##### DATA PROVIDED #####

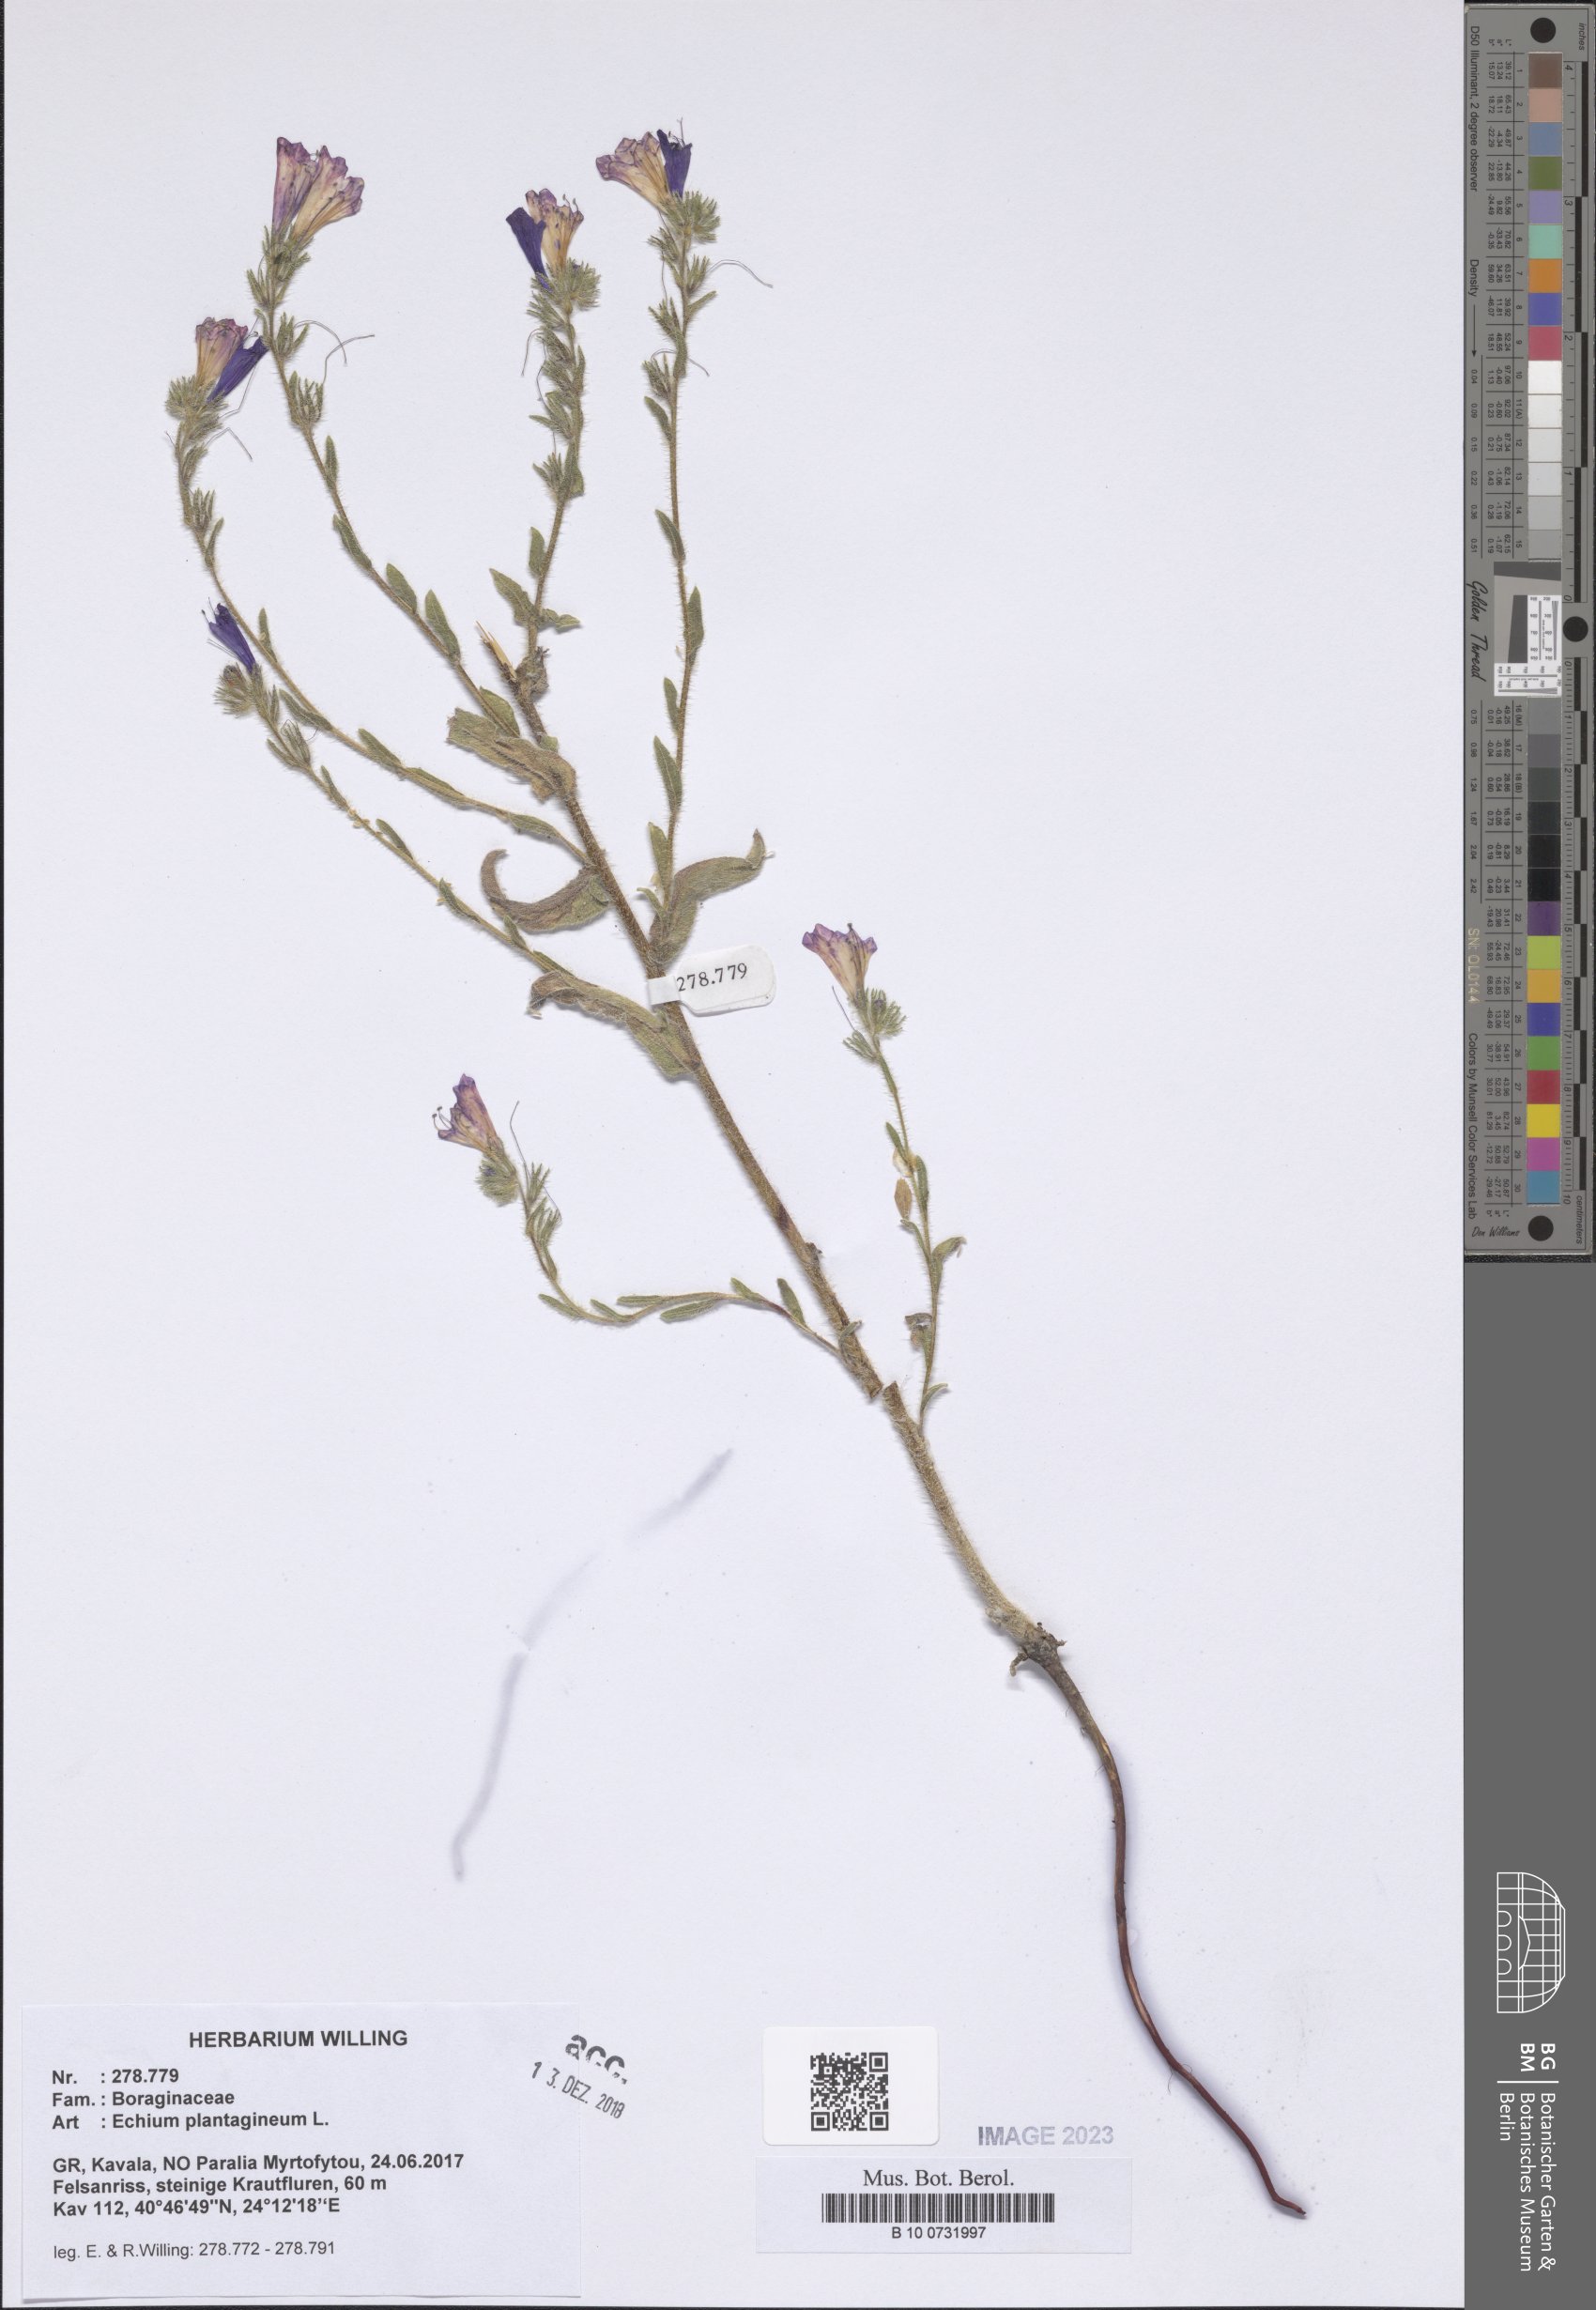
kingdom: Plantae
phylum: Tracheophyta
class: Magnoliopsida
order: Boraginales
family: Boraginaceae
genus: Echium
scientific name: Echium plantagineum
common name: Purple viper's-bugloss
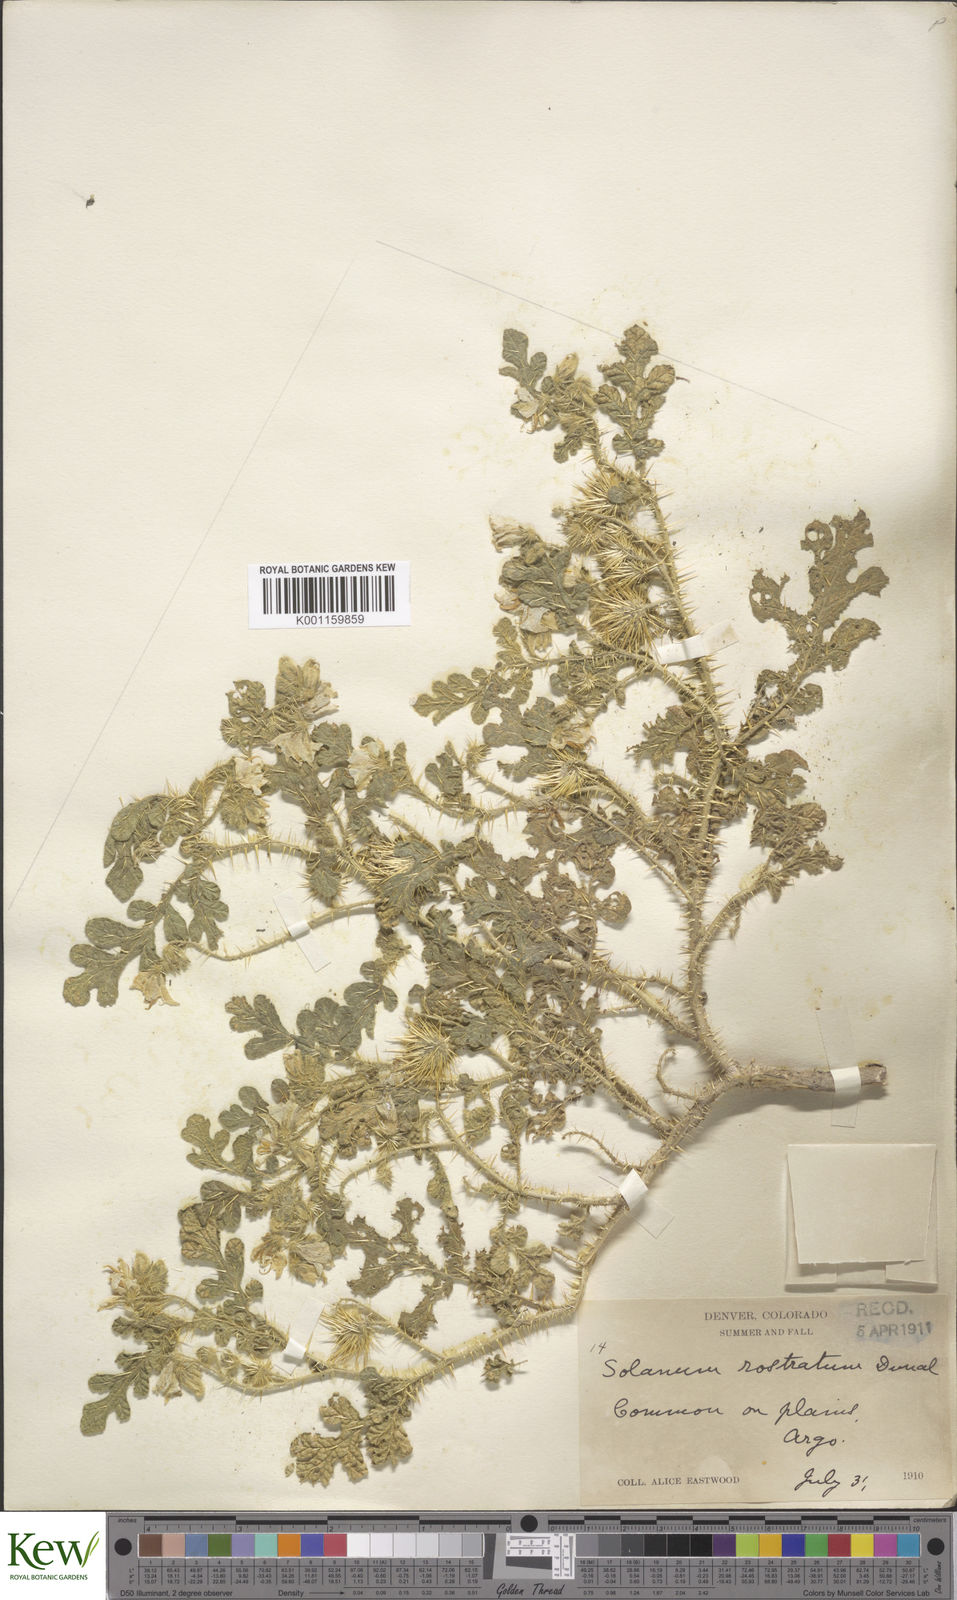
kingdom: Plantae
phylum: Tracheophyta
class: Magnoliopsida
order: Solanales
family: Solanaceae
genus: Solanum
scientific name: Solanum angustifolium
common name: Buffalobur nightshade
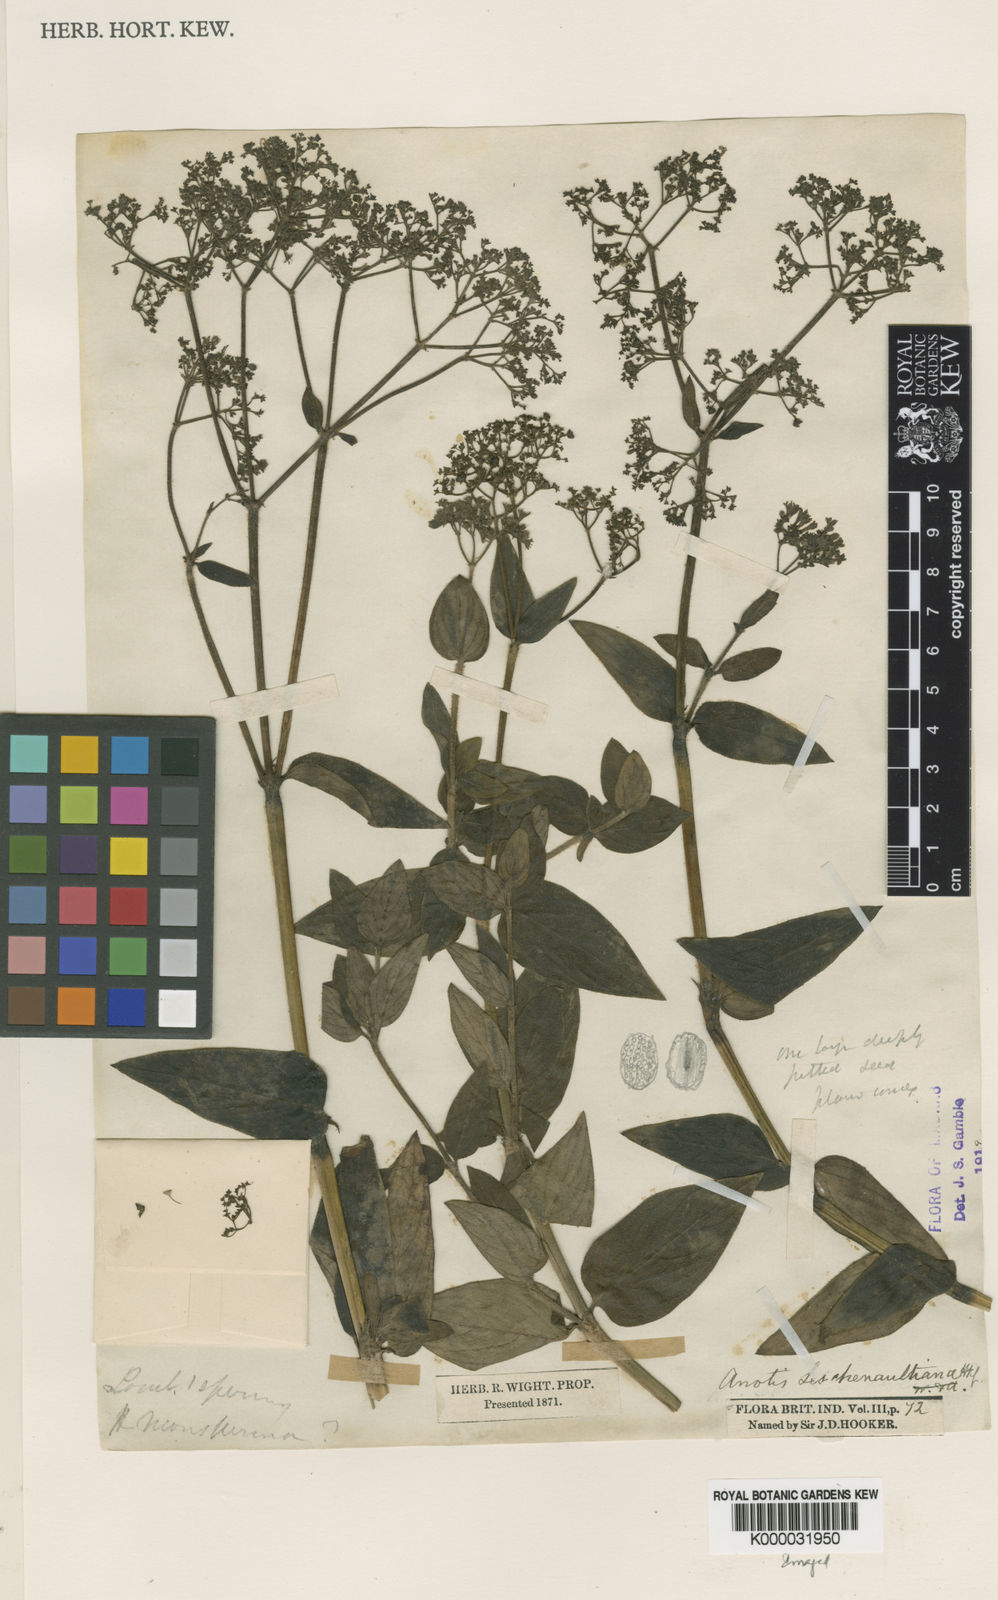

#####

Retype every line of the material above without changing a word, and omit the pictures.

kingdom: Plantae
phylum: Tracheophyta
class: Magnoliopsida
order: Boraginales
family: Boraginaceae
genus: Echium
scientific name: Echium plantagineum
common name: Purple viper's-bugloss
kingdom: Plantae
phylum: Tracheophyta
class: Magnoliopsida
order: Solanales
family: Solanaceae
genus: Solanum
scientific name: Solanum angustifolium
common name: Buffalobur nightshade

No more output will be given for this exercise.